> [Exercise text]:
►

Thérèse Vanier, who died in 2014, is one of those exceptional Catholics – like Dorothy Day, founder of the Catholic Worker movement in America, and Catherine de Hueck Doherty of Madonna House in Canada – who gloriously lived their vocation as lay women in the Church.
As the sister of Jean Vanier, co-founder of L’Arche communities for those with learning disabilities, Thérèse used her superb organisational skills and gift for empathy to help set up the first L’Arche home in Britain in 1974. This book, edited by a friend, includes reflections by 40 contributors who knew Thérèse in her various roles: as a senior lecturer in haematology at St Thomas’s Hospital (a position she resigned in 1972 to help found L’Arche UK); as a palliative care specialist at St Christopher’s Hospice between 1972 and 1988; and as someone who felt deeply the pain of disunity among Christians.

◄

> [Raw data]:
►

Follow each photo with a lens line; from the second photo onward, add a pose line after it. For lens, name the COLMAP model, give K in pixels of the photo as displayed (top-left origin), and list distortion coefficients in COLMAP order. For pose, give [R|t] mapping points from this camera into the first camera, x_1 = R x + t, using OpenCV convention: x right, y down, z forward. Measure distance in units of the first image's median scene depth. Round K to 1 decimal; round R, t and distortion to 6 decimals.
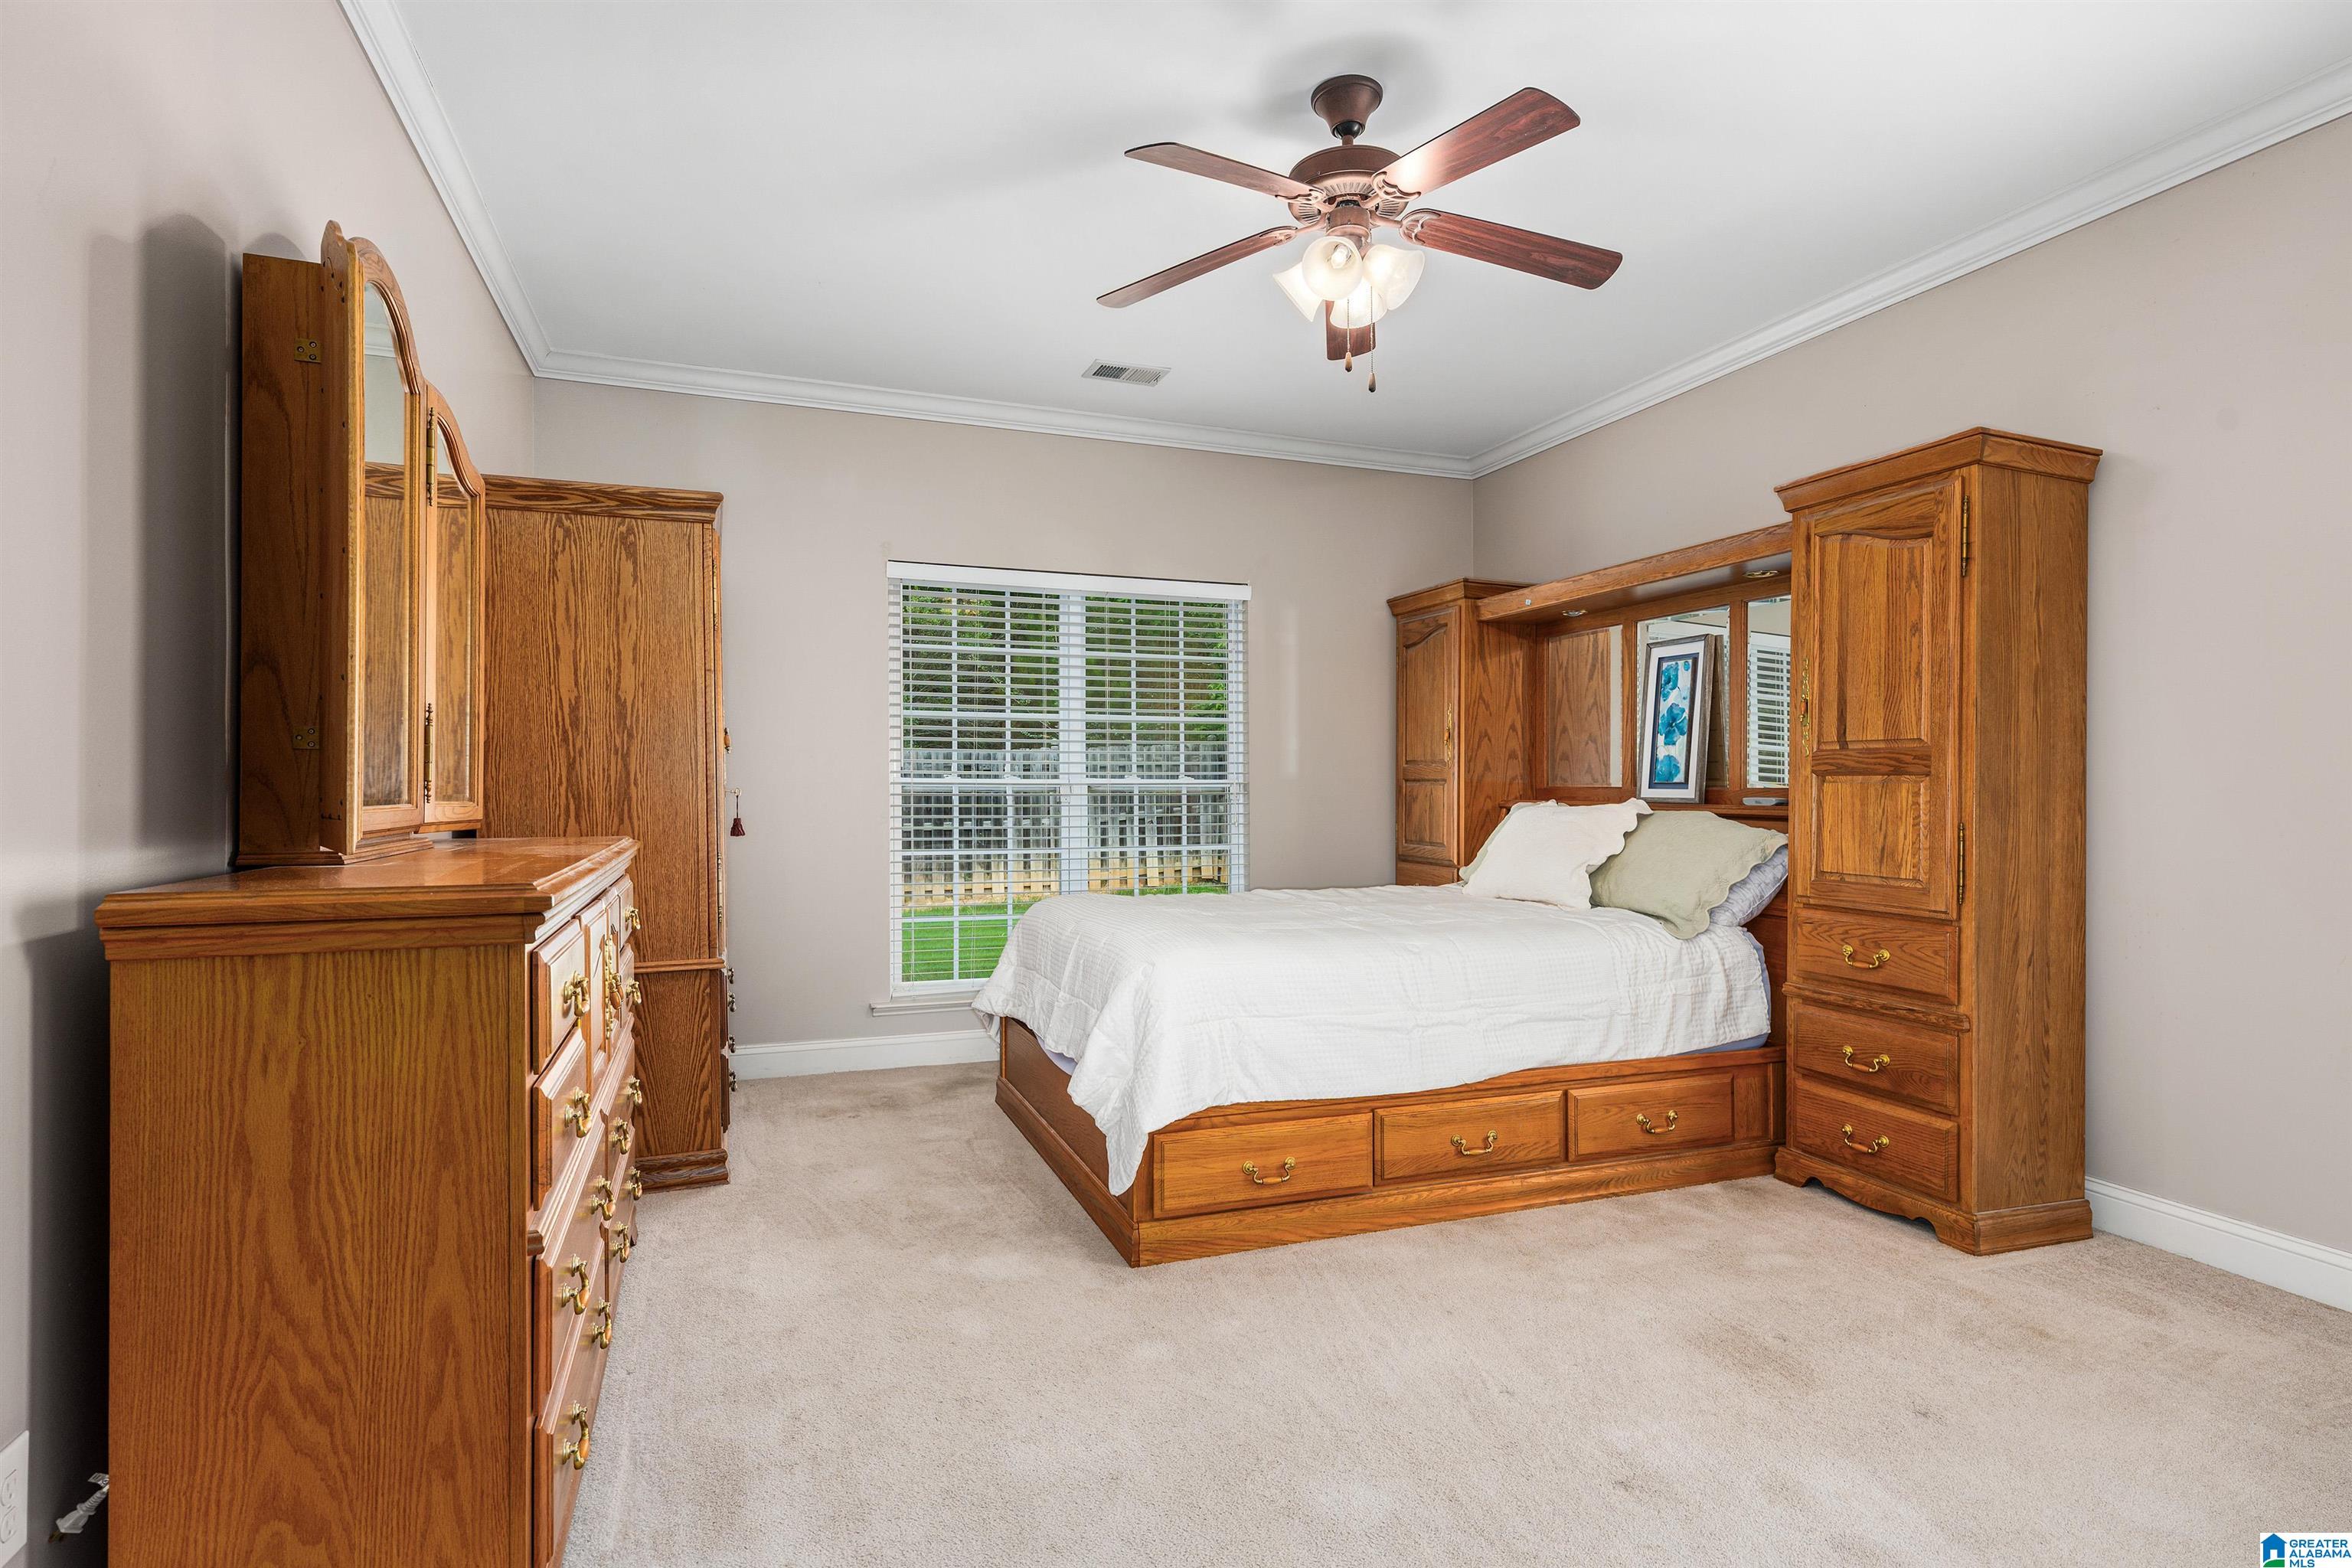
lens RADIAL K [[1188.3, 0, 1179.0], [0, 1188.3, 774.7], [0, 0, 1]] dist [-0.000451, -0.000220]
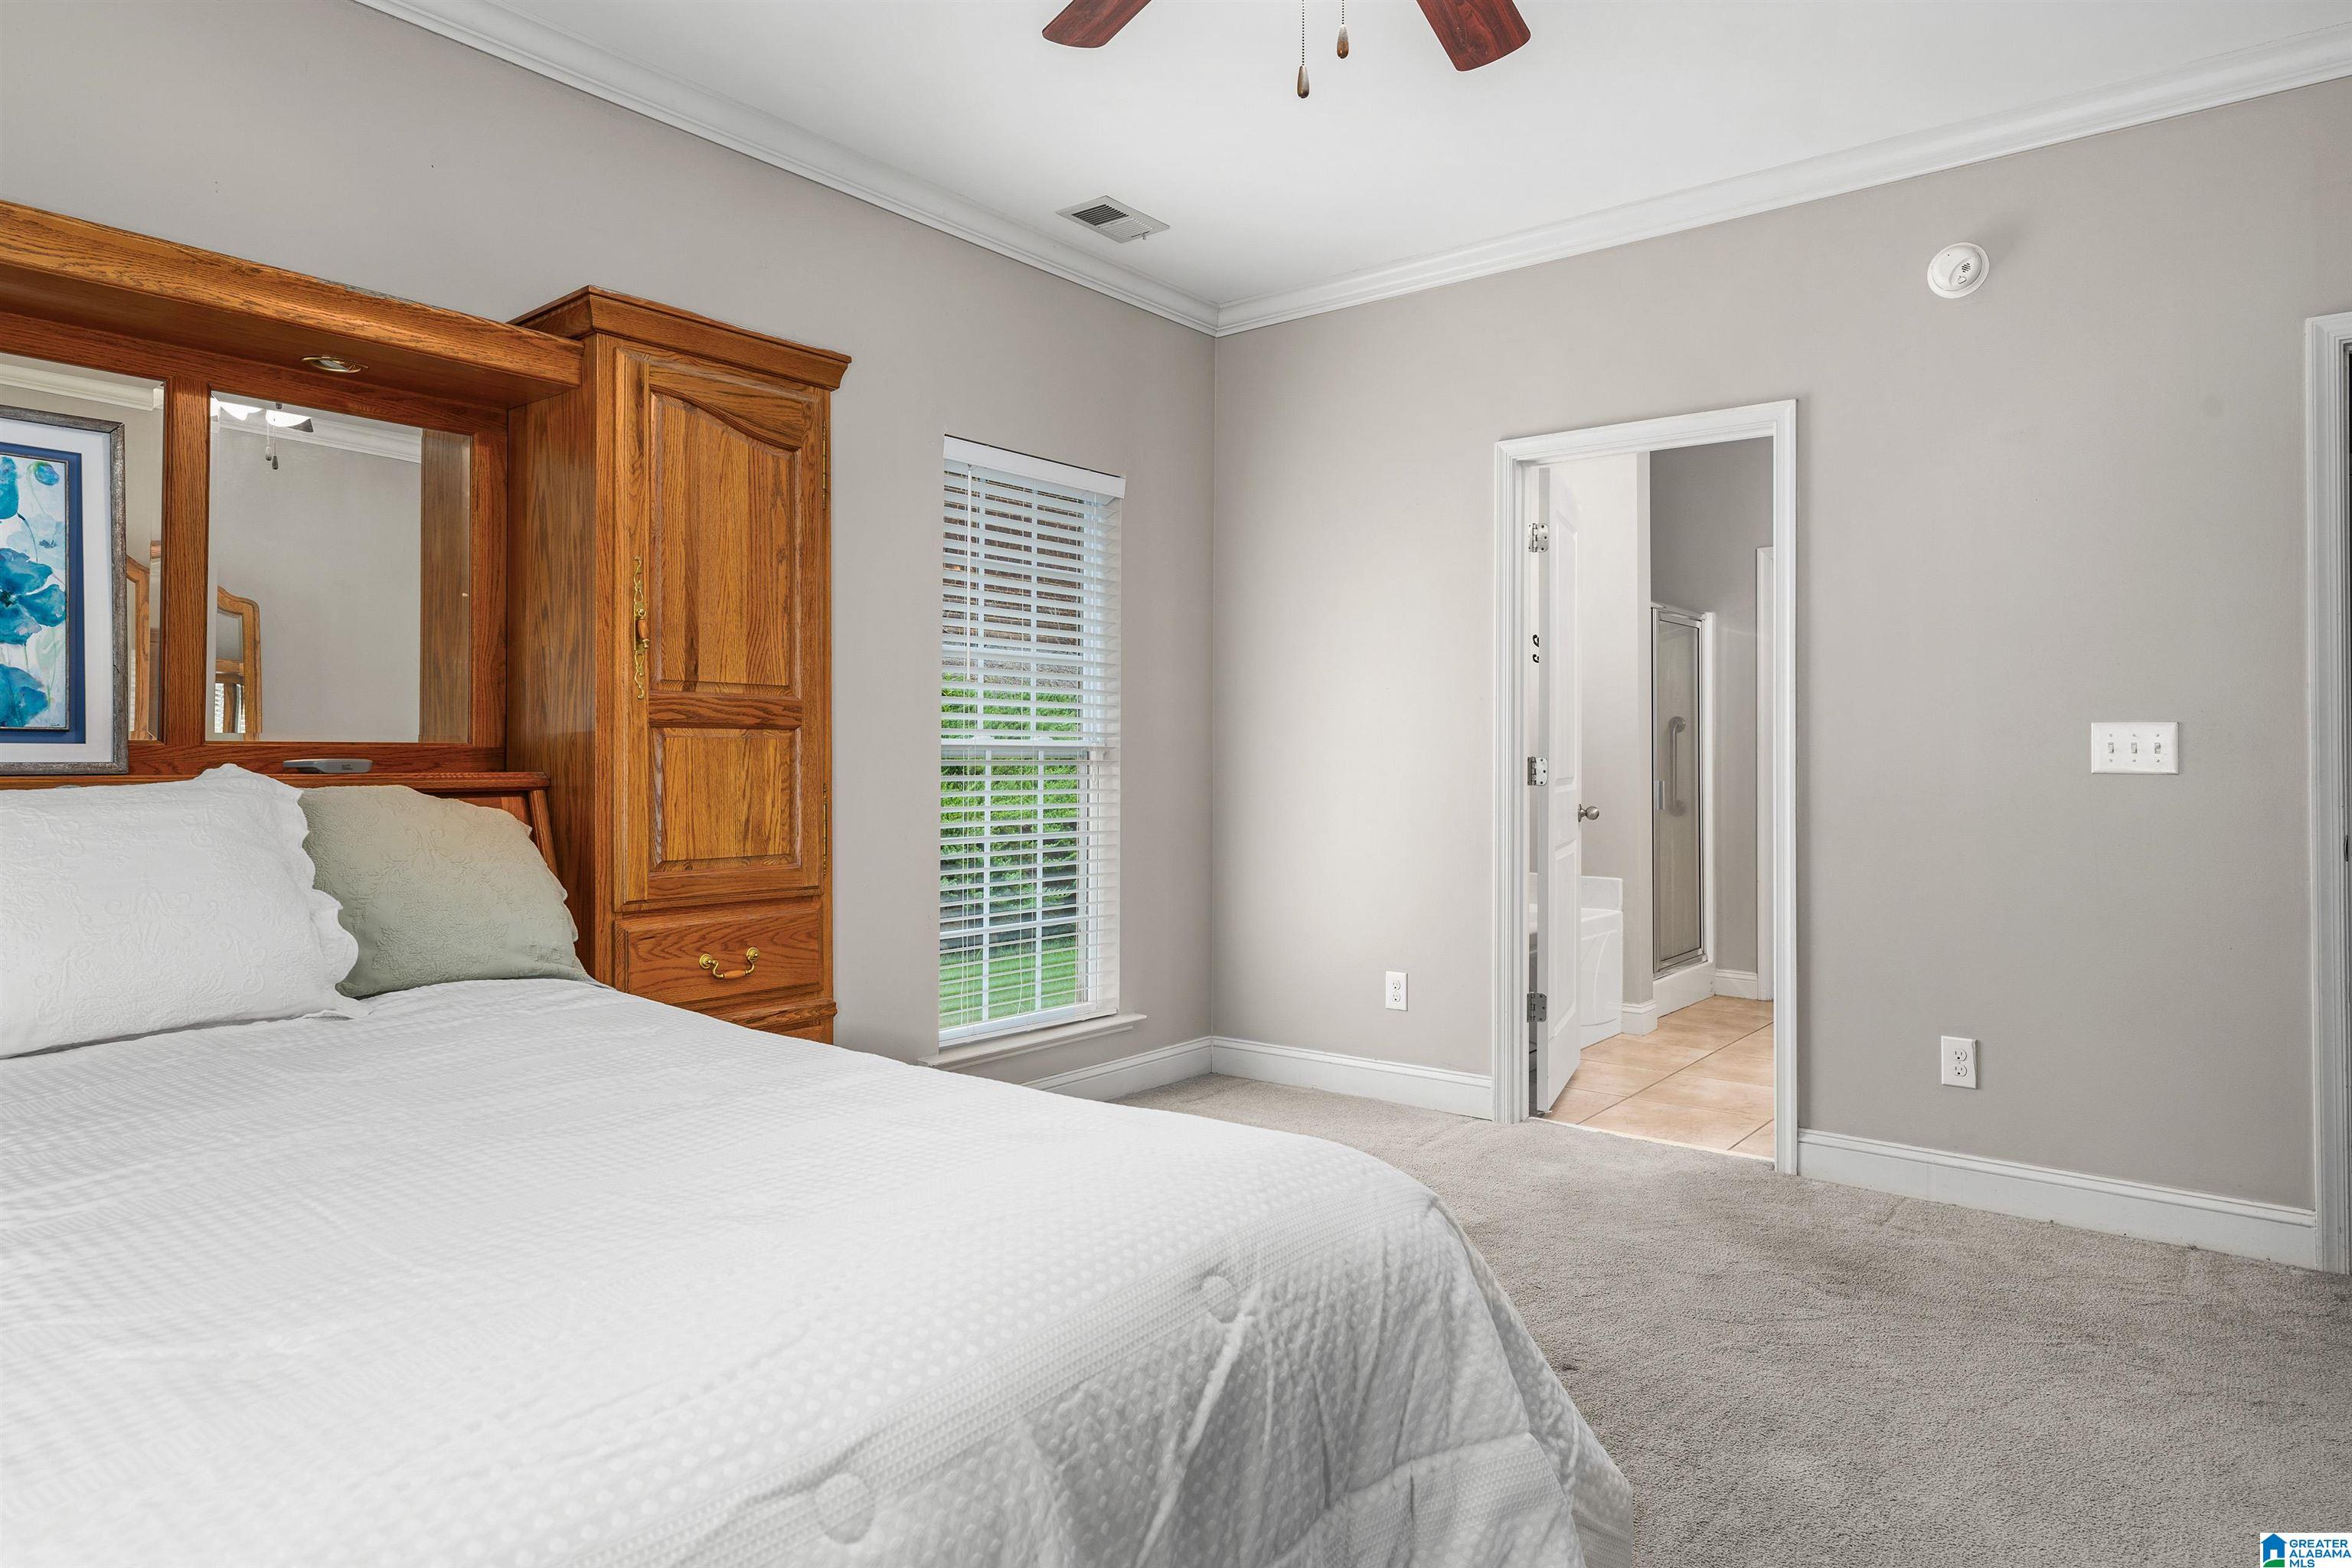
lens RADIAL K [[1341.9, 0, 1175.0], [0, 1341.9, 770.8], [0, 0, 1]] dist [0.001128, 0.000866]
pose [[-0.506465, -0.000055, 0.862260, -0.318872], [-0.006013, 0.999976, -0.003469, 0.029089], [-0.862239, -0.006942, -0.506453, 1.170872]]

◄

> [Problem requirements]: Repeat, word for word, the portion of the Thérèse Vanier text starting with "As the sister" and going on through "disunity among Christians.".

> [Answer to this exercise]:
As the sister of Jean Vanier, co-founder of L’Arche communities for those with learning disabilities, Thérèse used her superb organisational skills and gift for empathy to help set up the first L’Arche home in Britain in 1974. This book, edited by a friend, includes reflections by 40 contributors who knew Thérèse in her various roles: as a senior lecturer in haematology at St Thomas’s Hospital (a position she resigned in 1972 to help found L’Arche UK); as a palliative care specialist at St Christopher’s Hospice between 1972 and 1988; and as someone who felt deeply the pain of disunity among Christians.